Красная мадонна | страница 52



«Пусть это будет верным знаком того, что ваша дочь, выйдя в открытое море, благополучно достигла первой гавани».

Какой нежностью, какой благодарностью к нему я преисполнилась! Он верно угадал силу моих переживаний во время этой тягостной истории с Университетом.

Впервые ты захотела ответить ему сама. Ты нарисовала для него цветок мудрости и назвала свой рисунок «Герметическая роза».

На другой день мы наконец вышли в сад и через окно в стене увидели Абеляра. Он ласково улыбнулся нам.

Шевалье, чтобы загладить обиду, нанесенную Университетом, купил мне книгу Раймунда Луллия. Это было старое издание «Книги друга и любимого». Я открыла наугад и прочла:

«164. Скажи мне, безумец, к чему ты более тяготеешь — к любви или к ненависти? — Я ответил: к любви, потому что я ненавидел, чтобы возлюбить».

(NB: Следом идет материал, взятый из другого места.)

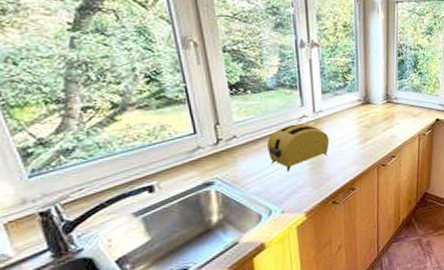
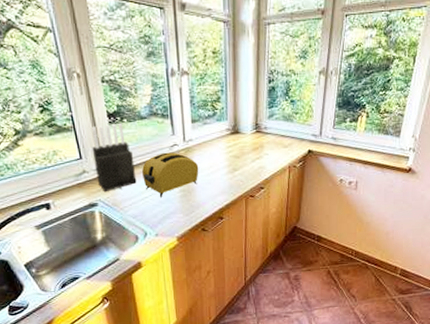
knife block: none [209,94,261,169] -> present [92,123,137,192]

Настало время тебе узнать тайны, могила которым — чрево. Я сама объяснила тебе, как размножаются различные виды животных и растений и люди. Я дала тебе исчерпывающие научные сведения о продолжении рода в медицинском, психологическом и философском аспектах. Я сполна удовлетворила твое любопытство предметом, о котором ты слышала так много туманных и бестактных намеков из уст Шевалье. И очень скоро на эту тему, не хуже, чем на все прочие, ты могла рассуждать как существо свободное, разумное, благое и здравомыслящее.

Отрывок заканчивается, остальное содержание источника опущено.